George Washington Takes Stock of the Senate
[guest post by JVW]
Today is the 290th birthday of the Indispensable American, George Washington. Since I started guest blogging here, I have attempted to write some sort of remembrance of our first President each February 22. I failed last year, but prior to that here is what has been covered:
2015 – George Washington’s Birthday
2016 – George Washington Quiets the Rebellion
2017 – George Washington Fears for His Country’s Future
2018 – George Washington Agrees to Serve Another Term
2019 – George Washington Goes Back to His Farm
2020 – George Washington Rallies the Troops
I kind of struggled to come up with a topic this year that might be interesting yet is not a particularly well-known story about one of the most storied figures in history. Fortunately, earlier today I joined in on a National Review Plus Conference Call with historian Richard Brookhiser, who has written a magnificent book on President Washington’s two terms, and during a discussion on Presidents he gave us an anecdote which I think will work for this year’s salute to The Father of Our Country.
William Maclay was a Pennsylvania lawyer who had fought with George Washington at the Battle of Fort Duquesne in the French and Indian War. He would later serve as a commissary for the Continental Army during the Revolutionary War. In 1789 he was elected along with the more renown Robert Morris as the first two United States Senators from the Keystone State. Morris was the luckier of the two Senators, having drawn a lot for a full six-year term which (in order to stagger Senate elections for each state) left Maclay with a two year term. After spending his two years in New York (where the first post-Constitution Congress met), Maclay decided to return to his estate on the Susquehana River rather than seek reelection. Probably the most significant legislative effort by William Maclay was a resolution which would have required the Senate’s consent for any Executive branch dismissal, which failed when Vice President John Adams cast the tie-breaking vote against it.
But one thing Senator Maclay did to earn him the gratitude of future generations was keep a diary of that first Congressional session, the only Senator known to have done so. The diary survived after his death in 1804, and it is the only real record we have of those years in the Senate, a formal federal record of the session having been poorly kept. Because Maclay was something of a gossip and rather grouchy to boot, the diary is a very interesting read.

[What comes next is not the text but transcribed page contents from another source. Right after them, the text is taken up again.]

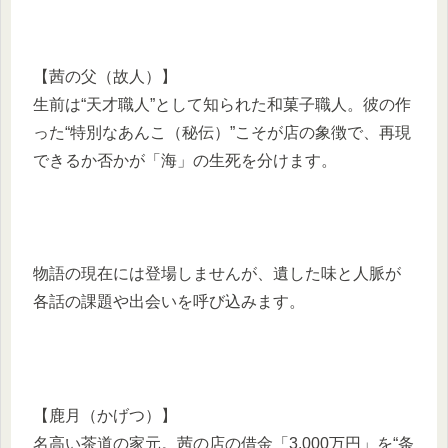
【茜の父（故人）】
生前は“天才職人”として知られた和菓子職人。彼の作
った“特別なあんこ（秘伝）”こそが店の象徴で、再現
できるか否かが「海」の生死を分けます。
物語の現在には登場しませんが、遺した味と人脈が
各話の課題や出会いを呼び込みます。
【鹿月（かげつ）】
名高い茶道の家元。茜の店の借金「3,000万円」を“条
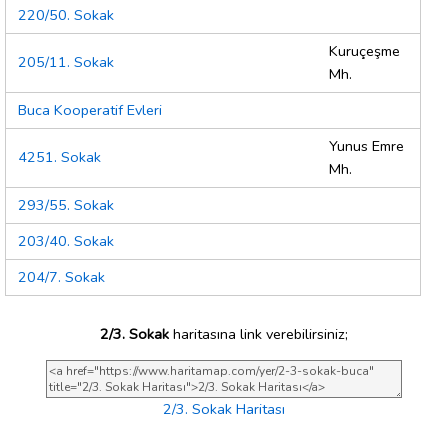
220/50. Sokak
Kuruçeşme
205/11. Sokak
Mh.
Buca Kooperatif Evleri
Yunus Emre
4251. Sokak
Mh.
293/55. Sokak
203/40. Sokak
204/7. Sokak
2/3. Sokak
haritasına link verebilirsiniz;
2/3. Sokak Haritası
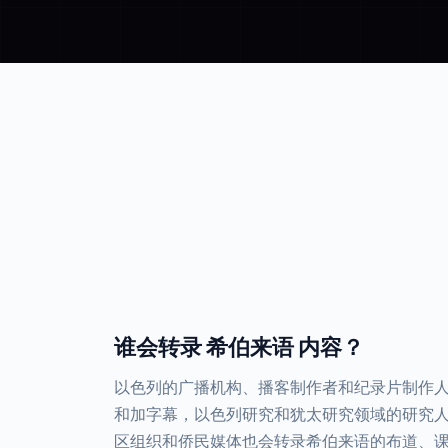
谁会转录 希伯来语 内容？
以色列的广播机构、播客制作者和纪录片制作
和加字幕，以色列研究和犹太研究领域的研究
区组织和侨民媒体也会转录希伯来语的布道、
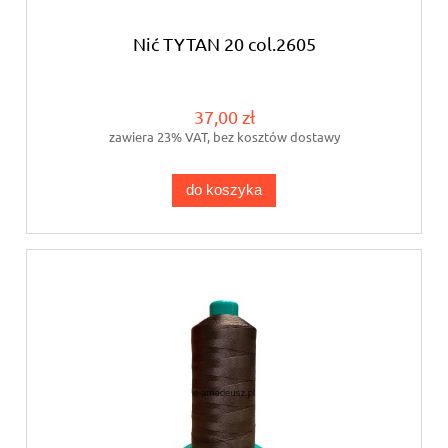
Nić TYTAN 20 col.2605
37,00 zł
zawiera 23% VAT, bez kosztów dostawy
do koszyka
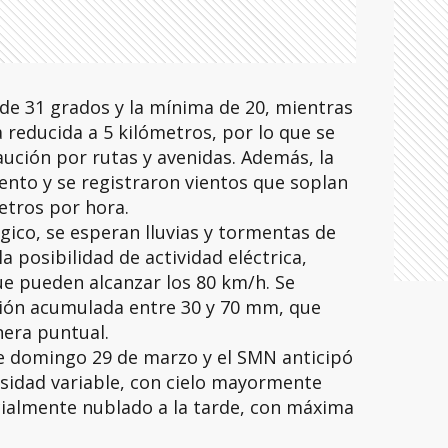
e 31 grados y la mínima de 20, mientras
a reducida a 5 kilómetros, por lo que se
ución por rutas y avenidas. Además, la
nto y se registraron vientos que soplan
etros por hora.
gico, se esperan lluvias y tormentas de
a posibilidad de actividad eléctrica,
ue pueden alcanzar los 80 km/h. Se
ción acumulada entre 30 y 70 mm, que
era puntual.
te domingo 29 de marzo y el SMN anticipó
sidad variable, con cielo mayormente
ialmente nublado a la tarde, con máxima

One story he relates is an account of when President Washington himself came to Senate chambers to formally (and quite literally) conduct the “Advice and Consent” requirement for treaties as laid out by Article II, Section 2, Clause 2 of the Constitution. Vice President Adams accompanied him, and the two sought to get Senate approval of a treaty the Administration was seeking with the Creek Indians. Here is how Rick Brookhiser describes what unfolded:
As the Vice-President read the proposed terms, “carriages were driving past,” wrote Senator Maclay, “and such a noise! I could tell it was something about Indians, but was not master of once sentence of it.” After closing the windows, the Senate began an inconclusive discussion. . . .
Brookhiser told us today that one Senator then interrupted and rose to suggest that the Administration provide copies of all other treaties with native tribes by way of comparison. Another Senator then suggested that a special committee be formed to hash through all of these issues and then report back to the main body. This brought a different Senator to his feet exclaiming that the signing of treaties was an important duty that required the attention of all Senators, and thus the matter should be for the committee of the whole. Still another interjected that every great legislative body throughout history used smaller groups for deep study of issues, and this would be the appropriate tact for this treaty with the Creek. And so it went on.

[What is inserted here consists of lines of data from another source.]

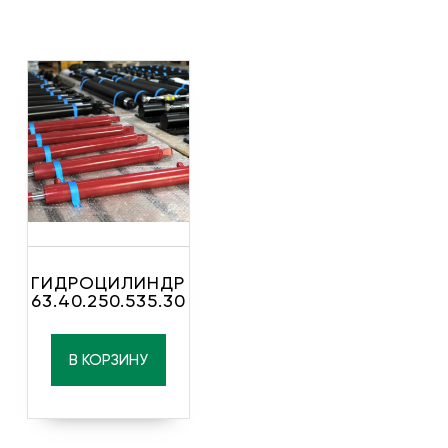
ГИДРОЦИЛИНДР
63.40.250.535.30
В КОРЗИНУ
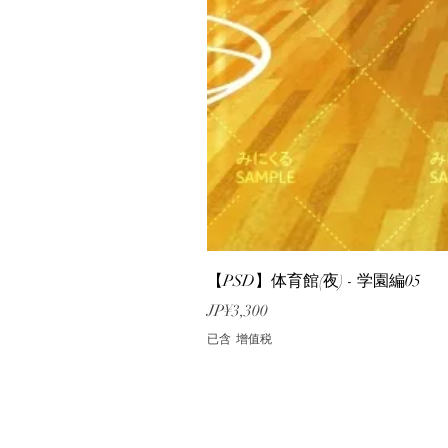
【PSD】体育館(夜) - 学園編05
價格
JP¥3,300
已含 增值税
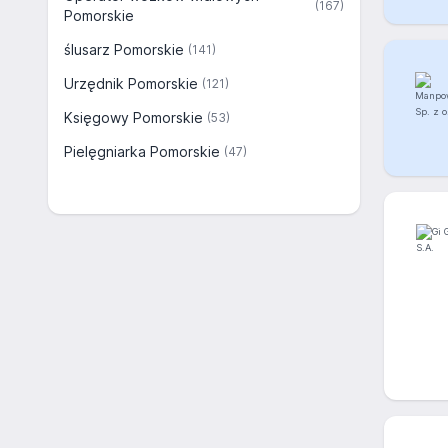
(167)
Pomorskie
ślusarz Pomorskie
(141)
Urzędnik Pomorskie
(121)
Księgowy Pomorskie
(53)
Pielęgniarka Pomorskie
(47)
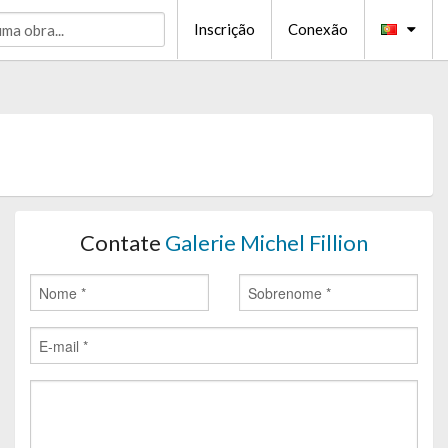
Inscrição
Conexão
Contate
Galerie Michel Fillion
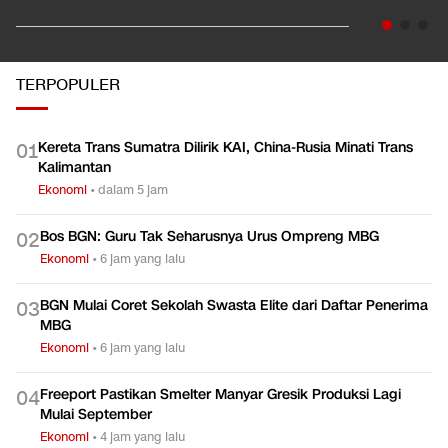
TERPOPULER
Kereta Trans Sumatra Dilirik KAI, China-Rusia Minati Trans
0
1
Kalimantan
Ekonomi
•
dalam 5 jam
Bos BGN: Guru Tak Seharusnya Urus Ompreng MBG
0
2
Ekonomi
•
6 jam yang lalu
BGN Mulai Coret Sekolah Swasta Elite dari Daftar Penerima
0
3
MBG
Ekonomi
•
6 jam yang lalu
Freeport Pastikan Smelter Manyar Gresik Produksi Lagi
0
4
Mulai September
Ekonomi
•
4 jam yang lalu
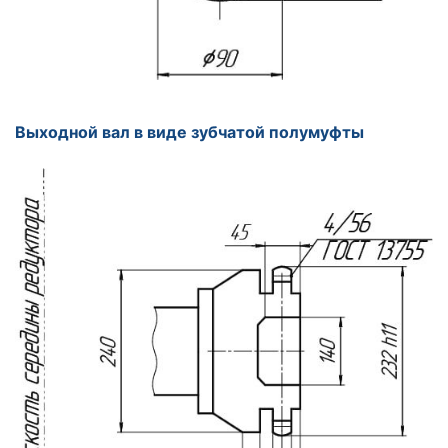
Выходной вал в виде зубчатой полумуфты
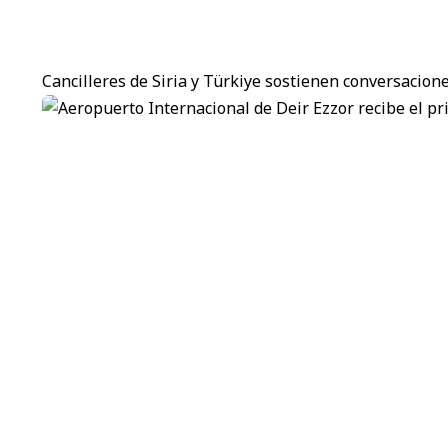
Cancilleres de Siria y Türkiye sostienen conversacion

Meanwhile, the President was getting impatient. He understood that as the first Chief Executive of the new nation, the steps he took would come to be considered the norm for his successors, and he wanted to establish the idea of the United States as a republic with co-equal branches of government and separation of powers. But sitting in the Senate’s cramped chambers on a hot summer’s day listening to a collection of bloviating popinjays discussing procedural minutiae was not particularly suited to the Founding Father’s temperament. “This defeats every purpose of my coming here!” Washington groused, in what Maclay termed “a violent fret.” The session was adjourned, and since it was a Saturday there was no session scheduled the next day. It has gone down in legend that the Senate doorman would overhear the President muttering as he walked out the building that he would “be dammed if he ever went there again.” And, as Brookhiser reminds us, no President ever has.
Imagine what George Washington would think about a Senate session featuring Elizabeth Warren, Ted Cruz, Sheldon Whitehouse, Josh Hawley, Chuck Schumer, and Mitch McConnell. By refusing to return to that body’s chambers, our first President probably did more to properly delineate the line between the Executive and Legislative branches of government than had he continued to make periodic visits.